Van Halen quipped that his group was infected by “LSD, lead singer disease.” A decade later, the band was struggling to repair its bonds and canceled a planned 2007 reunion tour with Roth. When they were inducted into the Rock ’N’ Roll Hall of Fame that year, only Hagar and Anthony attended the ceremony, with Van Halen having recently entered rehab.
“We accused each other of betrayal and thievery and lies and treachery,” Roth told the Los Angeles Times in 2012. “And it was all true. We were all guilty. Dig up the past, and it’s going to get all over everybody.”
Edward Lodewijk Van Halen was born in Nijmegen, the Netherlands, on Jan. 26, 1955. The family moved to Pasadena in 1962, where his father worked as a janitor and dishwasher, playing the clarinet and saxophone at weekend gigs while encouraging his sons to pursue a career in music. His mother, a homemaker from Dutch colonial Indonesia, was more practical and suggested they find paying jobs.
Van Halen and his brother were trained on the piano before turning to rock, inspired by groups such as the Dave Clark Five and Cream, whose records Eddie slowed to a crawl to learn Clapton’s guitar solos note for note.
He had initially played the drums, making payments on his kit by working a paper route. Alex was taking guitar lessons at the time but picked up the sticks while Eddie was on the job; he soon surpassed his brother, leading them to trade instruments.
Eventually they formed a band called Mammoth, partnering with two fellow students at Pasadena City College, Anthony and Roth. The group became Van Halen in 1974, and within three years they had recorded a demo tape financed by Gene Simmons of Kiss and signed a contract with Warner Bros.
Their seminal early records included “Diver Down” (1982) and “1984” (1984), which featured “Jump” as well as the MTV standouts “Hot for Teacher” and “Panama.” It was followed by “5150” (1986), the first Hagar album and Van Halen’s first chart-topping record.
After releasing one poorly received album with Cherone, “Van Halen III” (1998), the band regrouped in 2012 with “A Different Kind of Truth.” Roth was back on vocals, but Anthony was replaced by Van Halen’s son, Wolfgang, a bassist (named for Mozart) who joined the band at 15. Van Halen said it was the first time he had recorded an album sober.

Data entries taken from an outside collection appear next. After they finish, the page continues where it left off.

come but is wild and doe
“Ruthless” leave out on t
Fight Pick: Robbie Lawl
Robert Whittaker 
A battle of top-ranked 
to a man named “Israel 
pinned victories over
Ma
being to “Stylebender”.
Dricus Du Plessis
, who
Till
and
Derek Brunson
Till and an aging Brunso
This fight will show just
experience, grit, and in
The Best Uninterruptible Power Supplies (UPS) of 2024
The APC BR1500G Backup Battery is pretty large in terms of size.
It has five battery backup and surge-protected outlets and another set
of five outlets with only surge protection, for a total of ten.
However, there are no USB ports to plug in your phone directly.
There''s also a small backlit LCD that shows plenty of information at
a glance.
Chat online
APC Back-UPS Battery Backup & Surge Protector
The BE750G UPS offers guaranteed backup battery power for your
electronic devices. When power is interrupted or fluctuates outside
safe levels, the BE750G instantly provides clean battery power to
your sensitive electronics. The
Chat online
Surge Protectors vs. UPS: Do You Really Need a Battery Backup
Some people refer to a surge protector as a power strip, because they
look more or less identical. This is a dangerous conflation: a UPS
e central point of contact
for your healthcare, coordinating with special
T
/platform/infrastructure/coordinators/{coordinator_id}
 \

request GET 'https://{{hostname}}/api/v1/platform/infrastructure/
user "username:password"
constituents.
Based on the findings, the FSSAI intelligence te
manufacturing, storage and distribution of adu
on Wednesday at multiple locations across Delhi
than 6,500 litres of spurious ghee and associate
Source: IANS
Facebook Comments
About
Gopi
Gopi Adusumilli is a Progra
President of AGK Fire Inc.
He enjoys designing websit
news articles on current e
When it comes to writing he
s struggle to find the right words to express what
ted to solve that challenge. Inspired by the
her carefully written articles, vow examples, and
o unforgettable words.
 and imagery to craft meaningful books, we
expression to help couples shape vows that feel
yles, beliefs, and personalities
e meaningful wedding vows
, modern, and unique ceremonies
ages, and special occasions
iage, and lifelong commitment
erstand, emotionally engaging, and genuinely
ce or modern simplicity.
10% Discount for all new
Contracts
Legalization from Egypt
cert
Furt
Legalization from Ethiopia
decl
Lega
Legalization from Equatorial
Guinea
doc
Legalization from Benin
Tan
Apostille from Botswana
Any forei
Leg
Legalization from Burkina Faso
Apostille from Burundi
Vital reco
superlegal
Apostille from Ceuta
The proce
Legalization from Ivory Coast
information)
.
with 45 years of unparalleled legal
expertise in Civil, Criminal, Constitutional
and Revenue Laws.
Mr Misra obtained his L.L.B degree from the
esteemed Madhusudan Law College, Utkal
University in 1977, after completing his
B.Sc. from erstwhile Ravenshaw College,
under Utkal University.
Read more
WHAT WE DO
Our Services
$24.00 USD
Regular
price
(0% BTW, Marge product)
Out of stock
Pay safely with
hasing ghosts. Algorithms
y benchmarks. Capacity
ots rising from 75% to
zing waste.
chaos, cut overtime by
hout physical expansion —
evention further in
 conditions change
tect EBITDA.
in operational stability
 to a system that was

His marriage to Bertinelli ended in divorce – in a memoir, she blamed drugs and infidelity on both their parts – and in 2009, he married Janie Liszewski, a publicist and former stuntwoman. A complete list of survivors was not immediately available.
In 2015, Van Halen embarked on his last major tour, joined by his brother, son and Roth, with whom he said he had no relationship.
“I think it’s now built into people’s DNA, that it just won’t be Van Halen if it’s not Roth’s voice,” he told Billboard magazine by way of explanation. “You make music for people. Otherwise, just play in your closet. And how do you reach the most people? By giving them the band that they know. To do it any other way would be selfish.”